The emagramme suggests that there could be a stable layer around 3000m, leading to a slow start to the flight, but is otherwise favourable.
This looks like a good flying day to me, but it’s certainly not risk-free. The steep change in the north/south pressure difference could produce föhn or other troublesome winds, which may not be obvious from high altitude. Southerly winds could be funnelled through in the vicinities of the Nufenen/Grimselpass, and of the Gotthardpass (i.e. around Andermatt). I’m less concerned about the risk of overdevelopment, as this is easier to identify whilst airborne than are valley winds. The forecast of cloud in the southwest and a brisk west wind at 3000m in the Rhône valley motivates me towards a one-way trip over the passes to the east, rather than a triangle.
Here are the details of my flight:
I arrived at the Heimat takeoff to find a cloudless sky, but regular thermic cycles already established, and took off shortly before 10am. The climbs were weak and bitty, petering out at an inversion around 2700m (as one would expect from the emagramme), so it wasn’t until three quarters of an hour later that I felt I had enough height to cross to Bellwald. Only a single small cloud was visible ahead, over the 3500m Galmihorn, half way up the Goms, showing an obvious effect of wind from the south (see the header image on this page). There was a southwesterly breeze of around 10 km/hr along the Goms, and the thermals remained fragmented, with an apparent inversion around 3000m (still consistent with the emagramme). When I reached the Sidelhorn, it appeared that (as expected) the Grimselschlange was absent, as there were only light ripples on the Totesee (the lake in the col of the Grimselpass). The lazy rotation of the wind turbines near the Nufenenpass (in an anticlockwise direction from my point of view), showed no evidence of a breakthrough of excessive southerly airflow. It was an easy decision to continue to the east rather than to turn around and push back against a headwind which would be likely to strengthen the farther I progressed.
I succeeded in breaking through the inversion to reach cloudbase at 3500m, and found that my drift at this altitude was never more than 20 km/hr from the south, within my comfort zone. The air was buoyant and it was easy to progress over the Furkapass and then to continue along the Urserntal. Approaching Andermatt, I could see that the speed of rotation of the wind turbines at Gütsch indicated a brisk southerly breeze there, although I was experiencing only a gentle tailwind of around 10 km/hr from the southwest. I stayed well upwind and was able to reach the sunny slopes before the Oberalppass without any drama, where there was very little drift, and I connected with a smooth 5 m/s thermal to take me back up to 3500m and into the Surselva with plenty of ground clearance.

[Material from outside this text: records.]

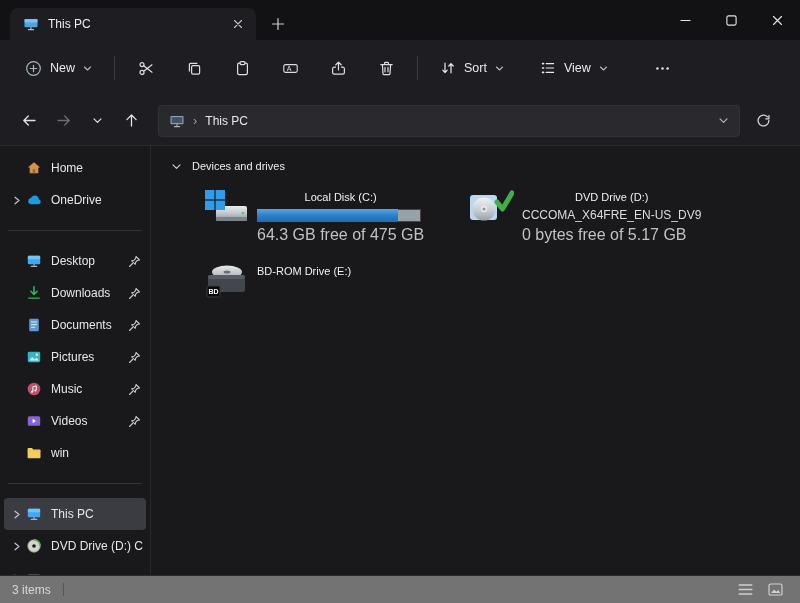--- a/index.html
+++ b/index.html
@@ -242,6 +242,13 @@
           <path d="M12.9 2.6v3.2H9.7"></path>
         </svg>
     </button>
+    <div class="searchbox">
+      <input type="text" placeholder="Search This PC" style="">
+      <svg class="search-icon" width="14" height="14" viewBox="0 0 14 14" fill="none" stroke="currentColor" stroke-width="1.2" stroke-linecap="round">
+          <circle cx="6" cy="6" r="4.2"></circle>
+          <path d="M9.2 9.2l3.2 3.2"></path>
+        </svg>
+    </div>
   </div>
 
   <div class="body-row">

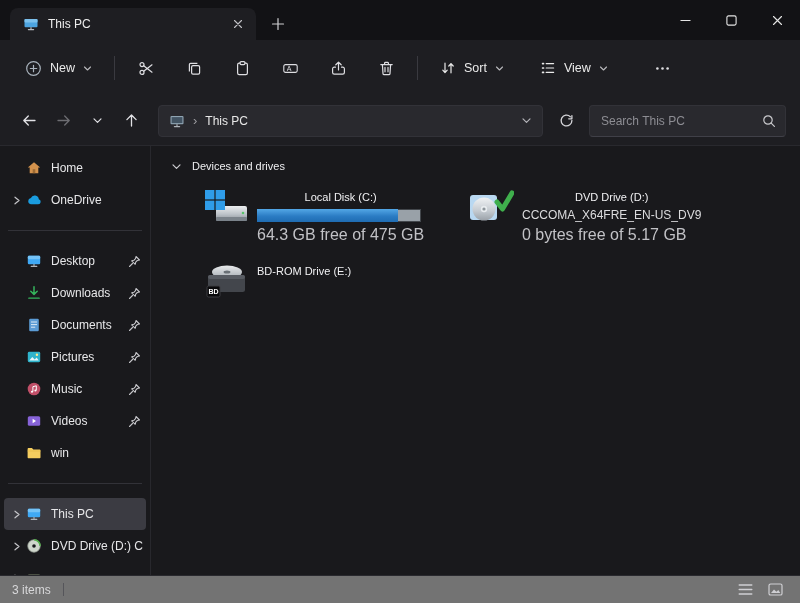--- a/index.html
+++ b/index.html
@@ -67,7 +67,7 @@
   .tile-name { font-size:11px; color:#f1f1f3; line-height:15px; margin-top:2px;text-align:center; }
   .cap-bar { width:164px; height:13px; margin-top:4px; background:#99a1a8; box-shadow:inset 0 0 0 1px #43474c; }
   .cap-fill { height:100%; background:linear-gradient(180deg,#53a7e6 0%,#2b7cc4 55%,#1f6cb2 100%); }
-  .tile-line2 { font-size:12px; color:#dcdcde; margin-top:3px; white-space:nowrap; }
+  .tile-line2 { font-size:16px; color:#dcdcde; margin-top:3px; white-space:nowrap;font-style:italic; }
   .tile-detail { font-size:16px; color:#c2c2c6; margin-top:4px; }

The next 20 km were straightforward, with small scattered cumulus marking good climbs and a 10-20 km/hr drift from the south-southwest, but I could see no further clouds beyond Brigels on either side of the valley. Turning around into the wind was not an atttractive prospect, so I decided to press on in the hope of usable lift ahead, but found only wind drifted scraps, and ended up landing by the station at Castrisch in a light westerly (although the normal valley breeze there would be from the east), having clocked up just over 100 km in under five hours.
Conditions had been much as expected, apart from a dearth of clouds when I had anticipated concern about overdevelopment!